Se quedó un rato pensando, apoyada contra el marco de la puerta. Sería maravilloso tener alguien con quien compartir, al fin, la terrible preocupación que la embargaba. Esperaría un día o dos, y después diría: «Maggie, tengo que hablar contigo de algo importante. Tienes razón, estoy preocupada. A lo mejor estoy loca o sólo soy una vieja tonta y desconfiada, pero…».

Sería un alivio explicarle sus sospechas a Maggie, que ya de pequeña tenía una mente clara y analítica. «Finn-u-ala», solía empezar cuando quería hacerle una confidencia. Era su manera de decirme que tendríamos una conversación muy seria, recordó.

Tendría que haber esperado a mañana para hacer la fiesta, dejar que Maggie descansara un poco. Bueno… típico de mí: siempre actúo primero y pienso después.

Pero, tras haber hablado tanto de Maggie, quería que sus amigos la conocieran. Además, cuando los había invitado a cenar, pensaba que Maggie iba a llegar un día antes.

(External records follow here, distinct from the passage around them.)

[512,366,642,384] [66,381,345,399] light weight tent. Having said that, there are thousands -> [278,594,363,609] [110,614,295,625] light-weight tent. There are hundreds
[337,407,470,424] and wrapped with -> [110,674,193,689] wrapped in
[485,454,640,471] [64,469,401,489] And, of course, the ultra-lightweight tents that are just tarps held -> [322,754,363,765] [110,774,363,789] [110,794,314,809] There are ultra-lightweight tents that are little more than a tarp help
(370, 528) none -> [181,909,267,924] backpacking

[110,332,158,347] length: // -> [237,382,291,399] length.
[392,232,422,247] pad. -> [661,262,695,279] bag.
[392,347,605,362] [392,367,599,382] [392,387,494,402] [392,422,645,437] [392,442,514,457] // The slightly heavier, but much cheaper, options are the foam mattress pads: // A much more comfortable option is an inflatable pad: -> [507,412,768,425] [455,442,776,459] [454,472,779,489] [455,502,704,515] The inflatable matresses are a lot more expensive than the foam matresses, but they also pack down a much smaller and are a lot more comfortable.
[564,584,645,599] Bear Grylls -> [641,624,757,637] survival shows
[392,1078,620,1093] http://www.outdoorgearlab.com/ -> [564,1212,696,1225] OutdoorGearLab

Pero el día anterior le telefoneó para decirle que había tenido un problema con un trabajo y que tardaría un día más de lo previsto. «El director artístico es un pesado y está desesperado por las fotos —le había explicado—, así que no puedo salir hasta mañana al mediodía. Pero llegaré a eso de las cuatro o cuatro y media».

Maggie había vuelto a llamarla a las cuatro.

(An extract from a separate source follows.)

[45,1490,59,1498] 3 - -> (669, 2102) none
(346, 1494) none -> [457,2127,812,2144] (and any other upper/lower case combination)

—Nuala, traté de llamar antes pero comunicabas. Acabo de terminar. Ahora mismo salgo.

—Perfecto.

—Espero llegar antes que los invitados para tener tiempo de cambiarme.

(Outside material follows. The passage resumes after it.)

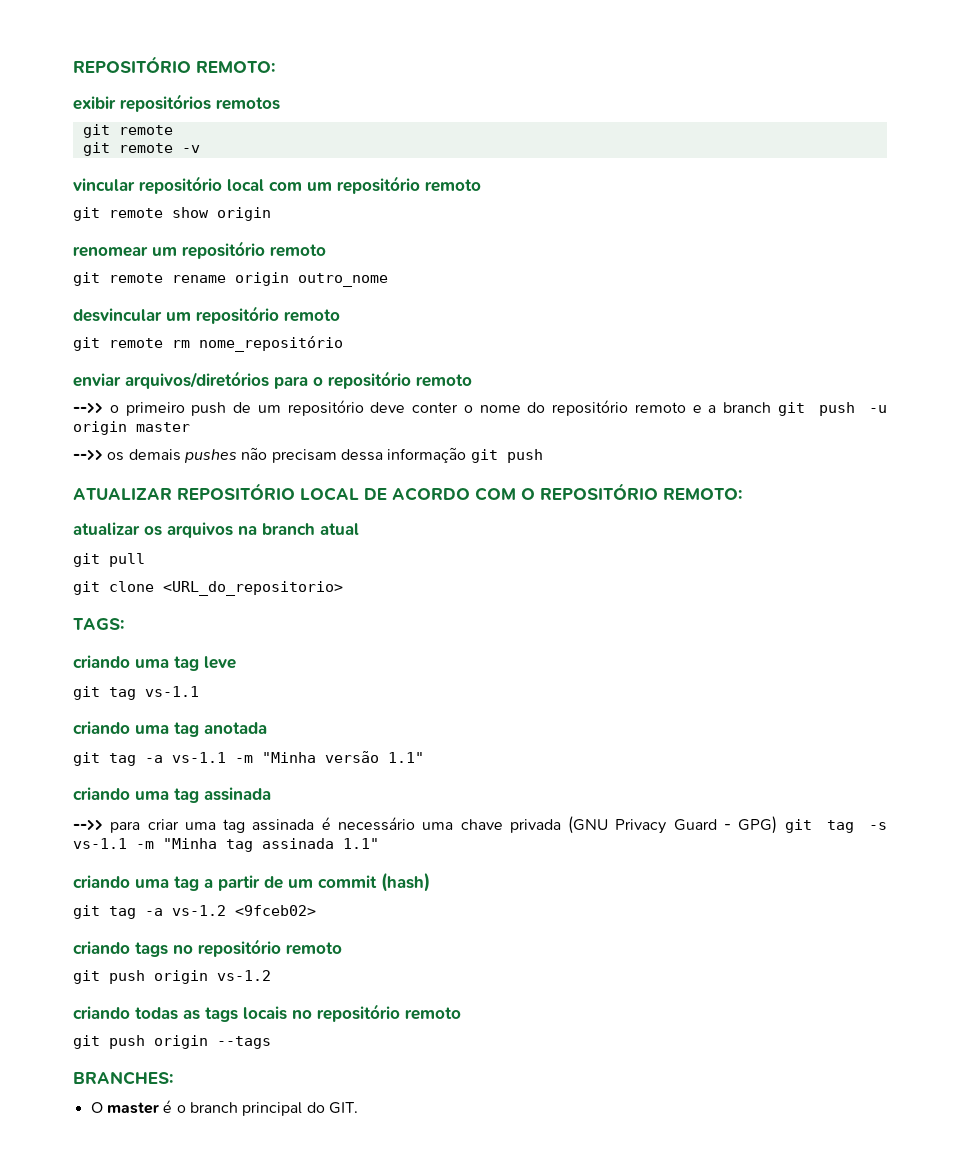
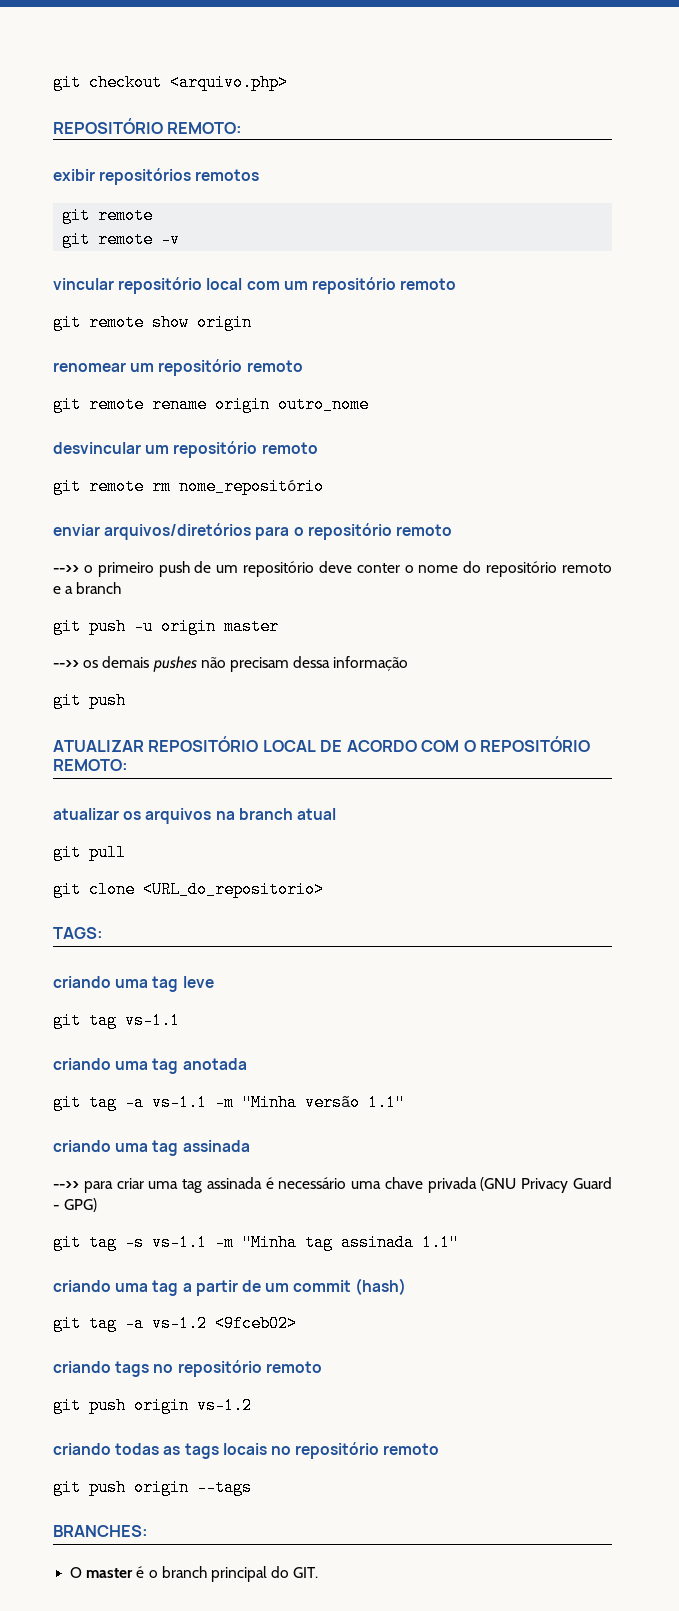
(73, 64) none -> [53,74,288,91] git checkout <arquivo.php> //
(772, 407) none -> (122, 588) //
(467, 455) none -> (409, 663) //
(778, 825) none -> (98, 1205) //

—No te preocupes, conduce con cuidado que yo los entretendré con unos cócteles hasta que llegues.

—De acuerdo. Ahora mismo salgo.

Mientras pensaba en la conversación, sonrió. Habría sido espantoso que Maggie retrasara el viaje un día. Ahora debía de estar en Bridgeport, pensó, atascada con el tráfico de los que volvían del trabajo. Pero al menos está en camino. Dios mío, Maggie viene a verme.

Como no tenía nada más que hacer, decidió sentarse a ver las noticias de la tarde. Aún tendría tiempo para relajarse con un buen baño antes de que llegaran los invitados.

Estaba a punto de salir de la cocina cuando llamaron a la puerta trasera. Antes de que pudiera mirar por la ventana para ver quién era, alguien accionó el pomo de la puerta. Por un instante se sobresaltó, pero en cuanto se abrió la puerta y vió quien era, sonrió.

—Hola —dijo Nuala—, me alegro de verte, pero no te quedes mucho porque tienes que volver dentro de unas horas.

—No pienso quedarme mucho —dijo el visitante en voz baja.